The Myth of Venice

Sophia Psarra Professeur à The Bartlett School of Architecture de Londres tiendra une conférence sur place à l'EIREST sur le thème :
The Myth of Venice: Urban Transformations, Representations and the Politics of Survival

12 Decembre 2022, 15h Campus Lourcine, salle 109


Projecting itself as a perfect city in the 15th and 16th centuries, Venice played a key role in the development of Western political values, until Napoleon put an end to the Myth of the Serenissima. At the very moment of the end of this era, a second cycle of intense influences began as the railway and other 19th-century modernisations brought the artists and writers of the Grand Tour to Italy, revising interest in the ancient and Renaissance worlds. To the early 19th-century Romantic travellers, Venice was not only a beautiful city, but also a symbol of loss and labyrinthine decay, central to taste in the picturesque.
Transfigured into the distressed image of decadence and decrepitude, Venice’s Myth continued exercising influence over urban design and politics, becoming a central site for the European imagination. Since re-inventing itself as the quintessential place of the artistic and popular imagination, Venice developed into an arts city, a festival city, and a tourist city far and wide, threatened by environmental vulnerability and tourist monoculture. Addressing the intersection between the actual city and its representations in political discourse and literature, this lecture will explore what Venice can learn from its past in order to re-imagine itself as a vibrant and various city for the future.

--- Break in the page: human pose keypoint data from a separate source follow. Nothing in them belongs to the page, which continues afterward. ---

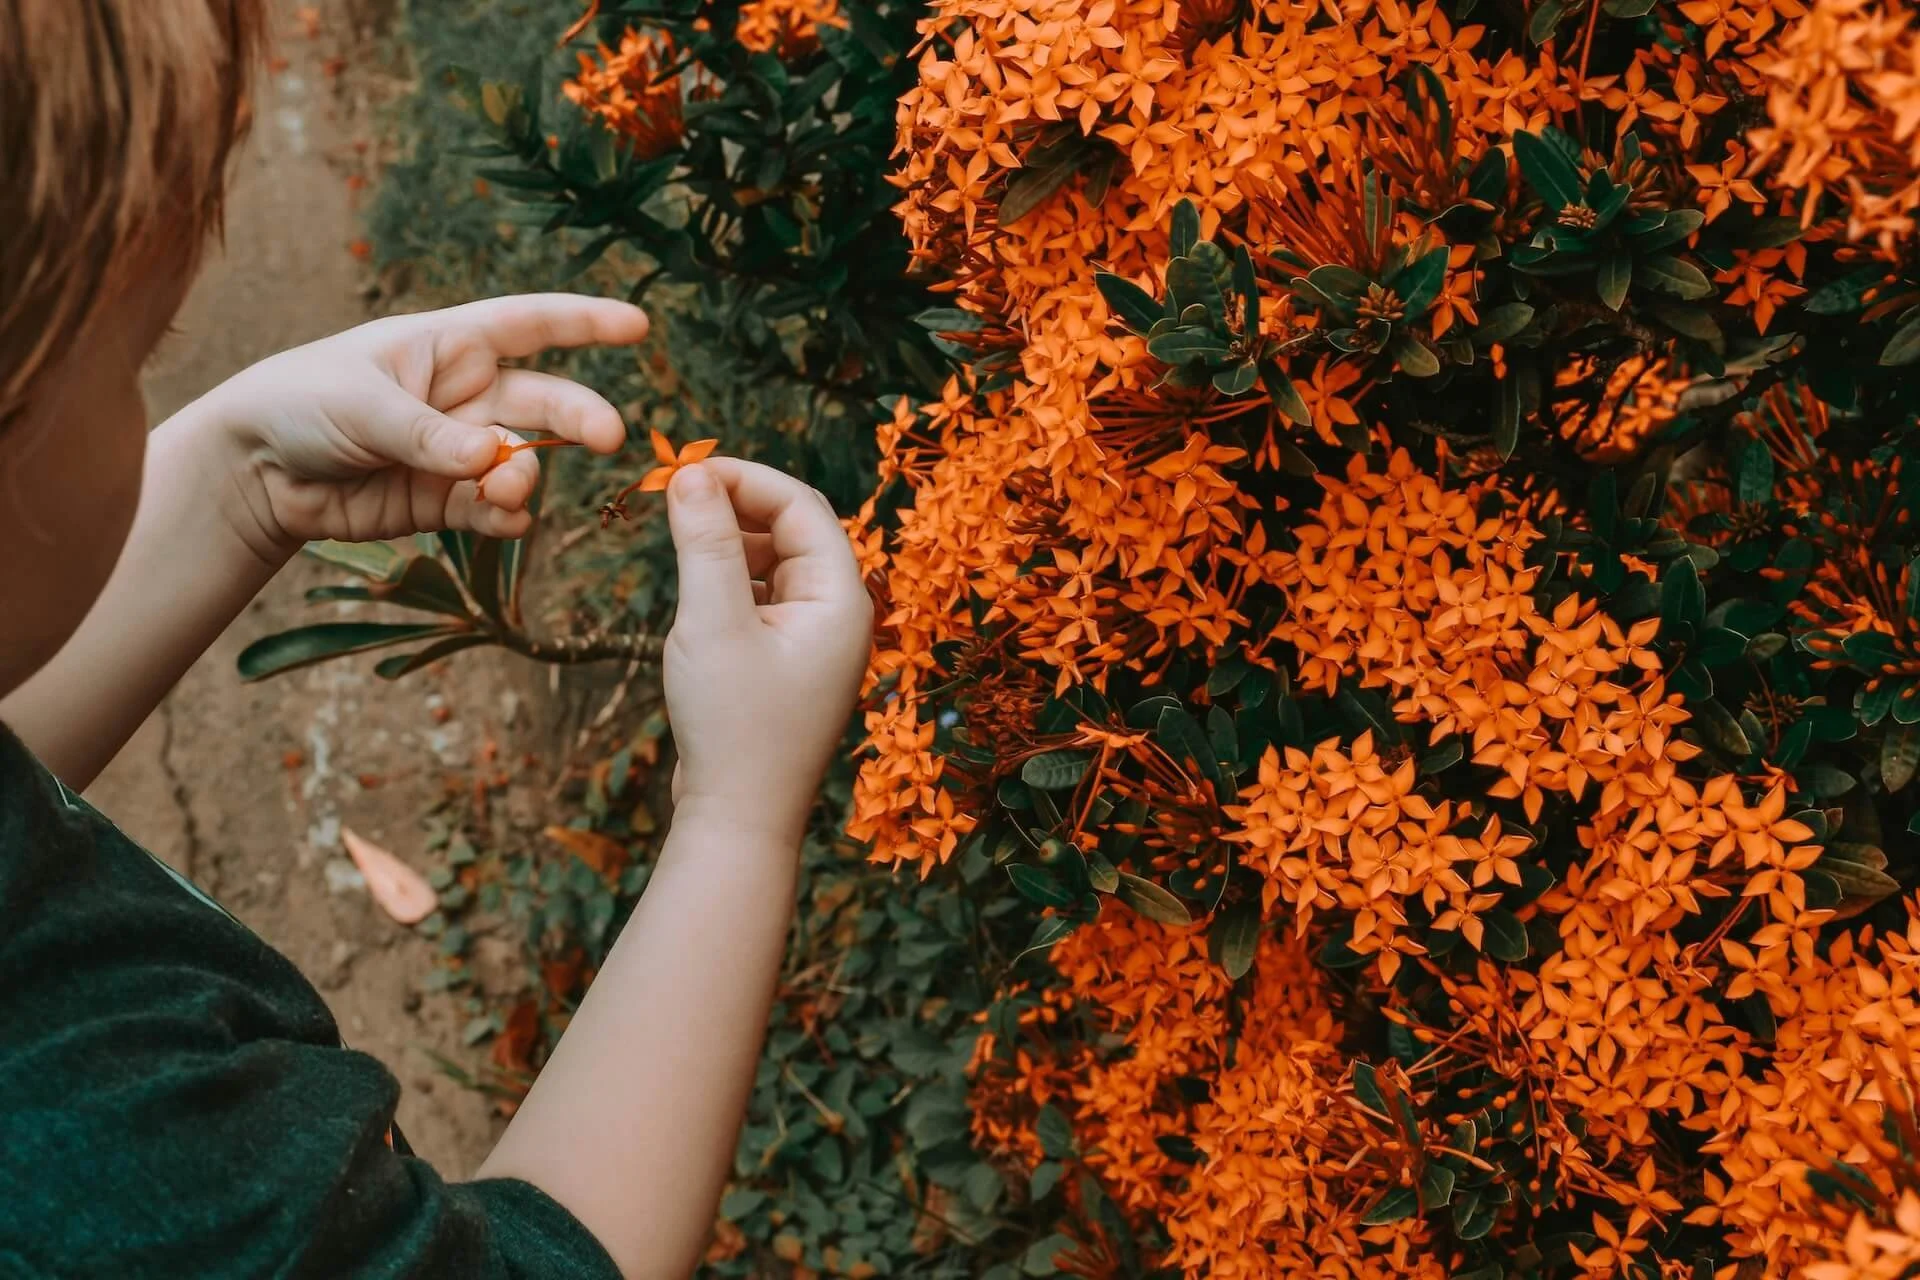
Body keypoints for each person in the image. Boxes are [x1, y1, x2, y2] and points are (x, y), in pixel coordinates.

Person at [0, 2, 874, 1276]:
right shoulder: (115, 1157)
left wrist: (243, 478)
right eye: (142, 358)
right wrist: (738, 814)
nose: (156, 394)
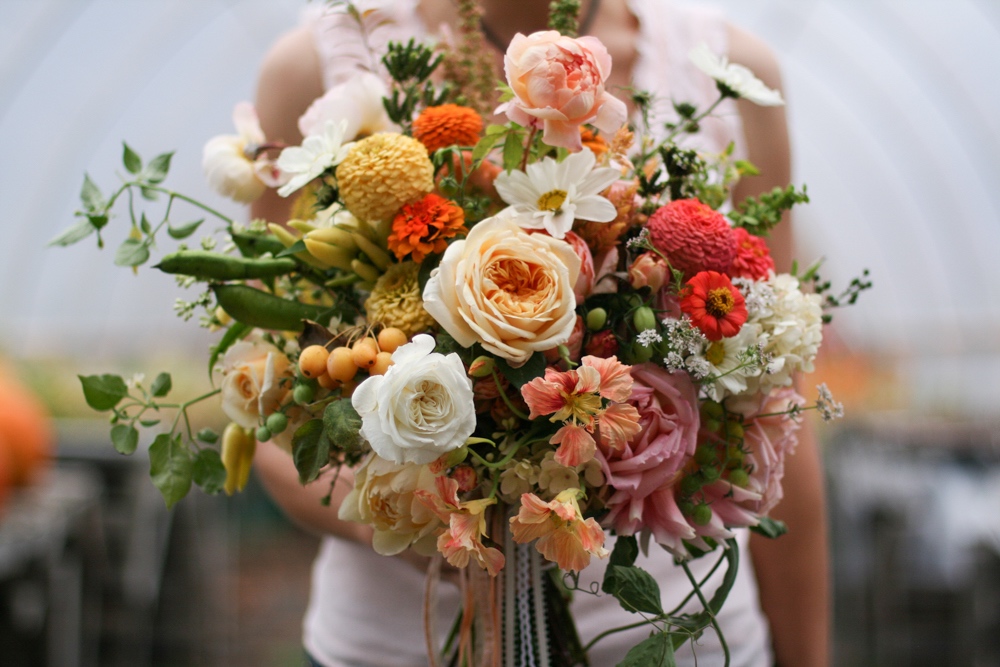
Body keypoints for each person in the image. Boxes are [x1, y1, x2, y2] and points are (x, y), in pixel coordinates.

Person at [251, 1, 830, 665]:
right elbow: (265, 409)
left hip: (684, 641)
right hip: (400, 645)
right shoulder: (318, 65)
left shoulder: (736, 73)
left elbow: (782, 403)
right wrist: (426, 524)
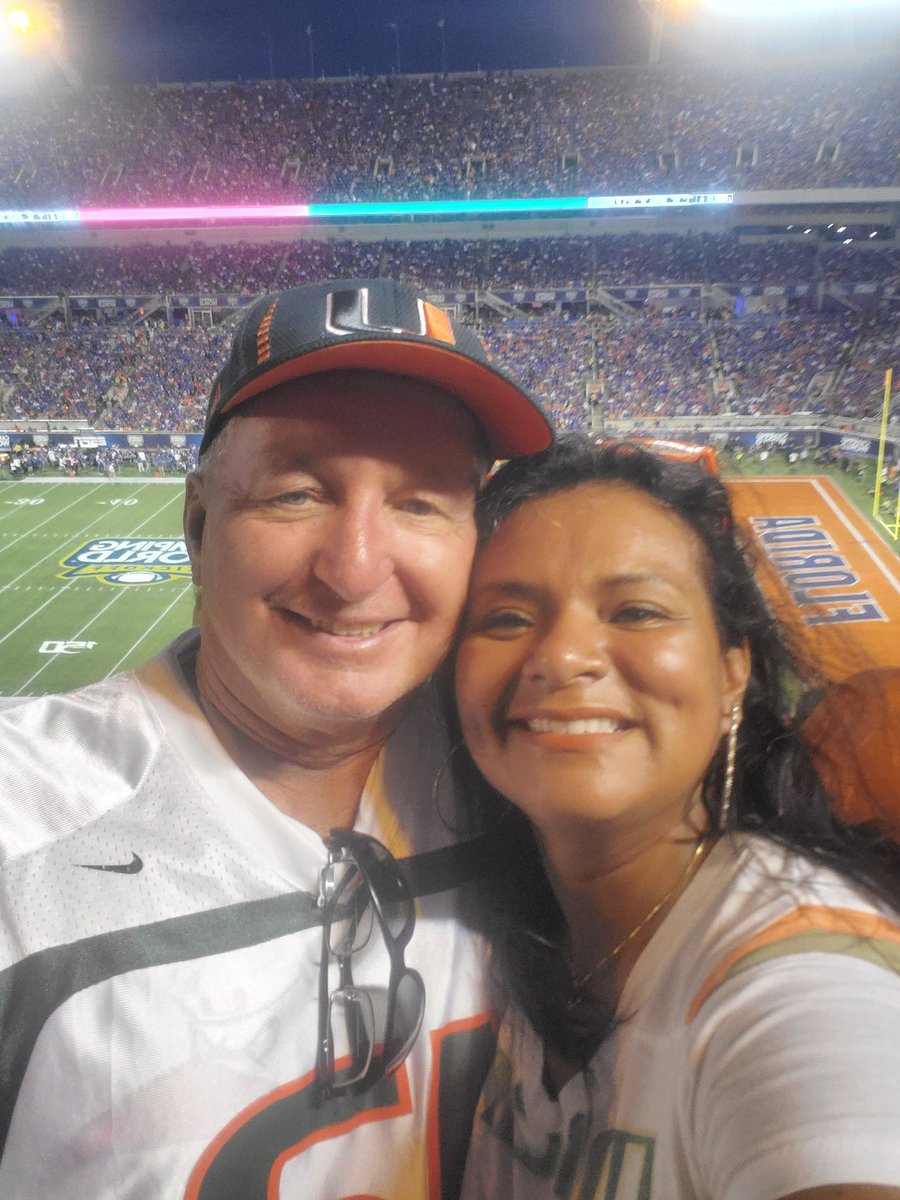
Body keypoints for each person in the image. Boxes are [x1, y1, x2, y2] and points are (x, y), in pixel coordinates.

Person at [0, 277, 553, 1198]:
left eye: (421, 503)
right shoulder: (25, 826)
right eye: (296, 494)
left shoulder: (543, 792)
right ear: (198, 522)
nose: (355, 570)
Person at [452, 436, 900, 1200]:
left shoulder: (801, 982)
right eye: (505, 618)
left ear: (732, 673)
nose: (562, 655)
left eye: (637, 611)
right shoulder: (499, 929)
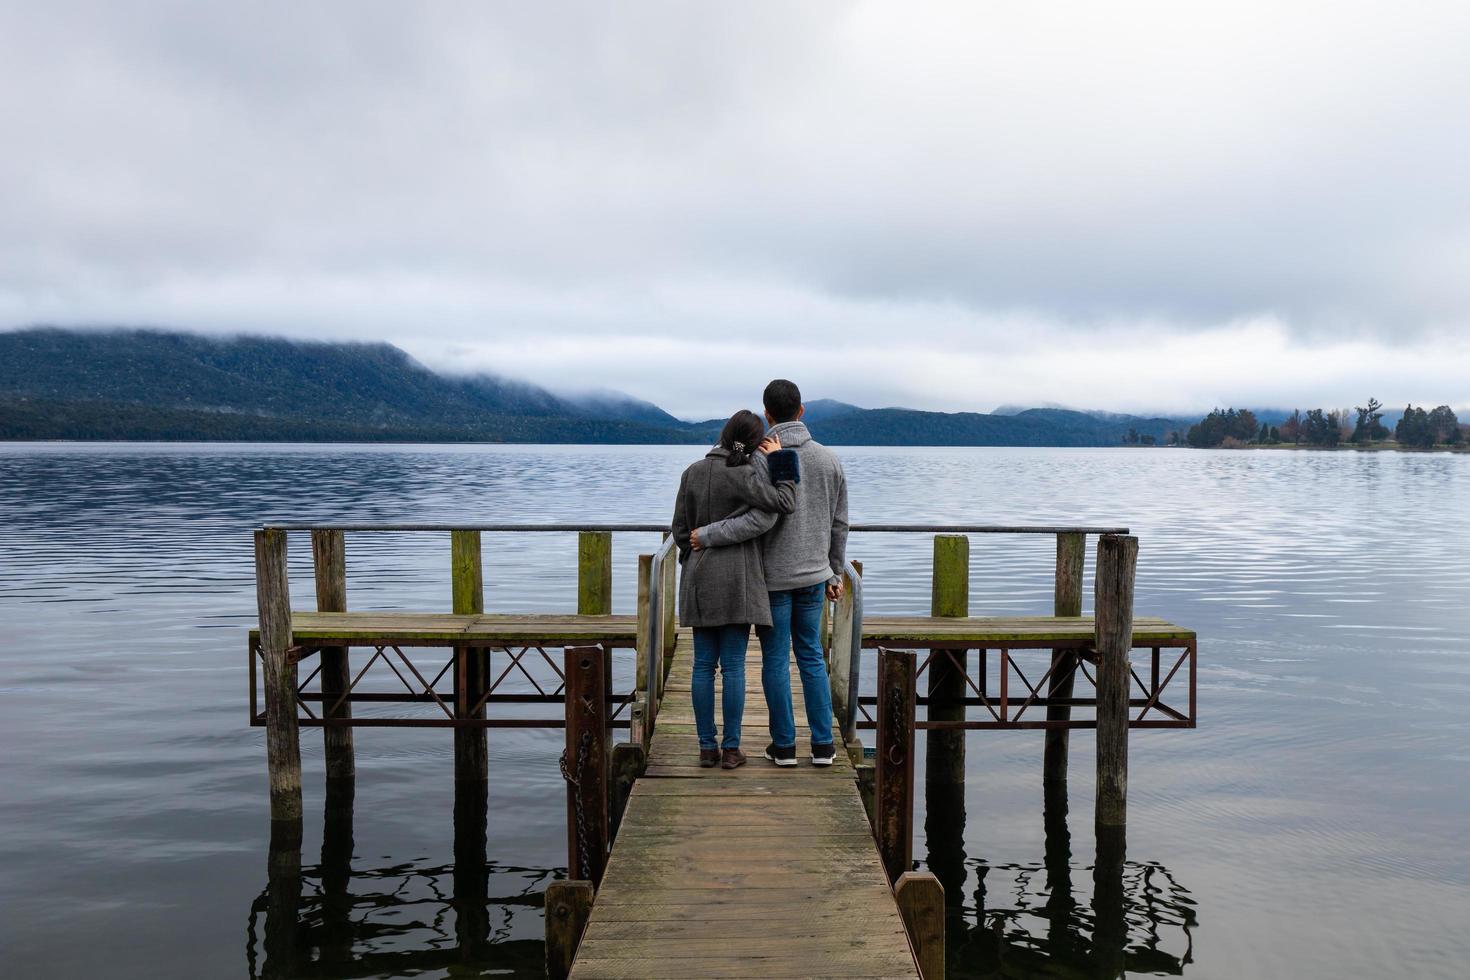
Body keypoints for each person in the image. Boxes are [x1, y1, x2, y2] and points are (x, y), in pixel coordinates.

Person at [692, 379, 849, 767]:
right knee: (812, 657)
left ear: (767, 413)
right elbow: (839, 523)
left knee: (776, 661)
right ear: (802, 410)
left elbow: (756, 520)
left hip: (772, 579)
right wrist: (834, 572)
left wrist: (706, 535)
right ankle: (824, 746)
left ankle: (784, 748)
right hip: (814, 576)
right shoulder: (830, 459)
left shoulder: (758, 459)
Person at [670, 410, 794, 770]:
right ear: (756, 444)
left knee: (702, 666)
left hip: (698, 576)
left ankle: (705, 747)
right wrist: (780, 460)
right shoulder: (745, 474)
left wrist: (695, 556)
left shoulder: (691, 472)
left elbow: (680, 531)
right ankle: (731, 749)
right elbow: (784, 503)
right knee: (735, 666)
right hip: (738, 579)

Sophia Psarra is Professor at The Bartlett School of Architecture, UCL where she direct the Architectural and Urban History and Theory PhD programme. Her research focuses on spatial and urban morphology in relation to the histories of building and cities that have influenced their development alongside the social patterns of human activity. She is the author of The Venice Variations (UCL Press, 2018) exploring cities and buildings as multi-authored processes of formation alongside authored projects of individual design intention. Sophia has taught undergraduate/graduate studios and seminars at The Bartlett, University of Michigan (2005-2011), Cardiff University (1997-2004) and the University of Greenwich (1992-1997).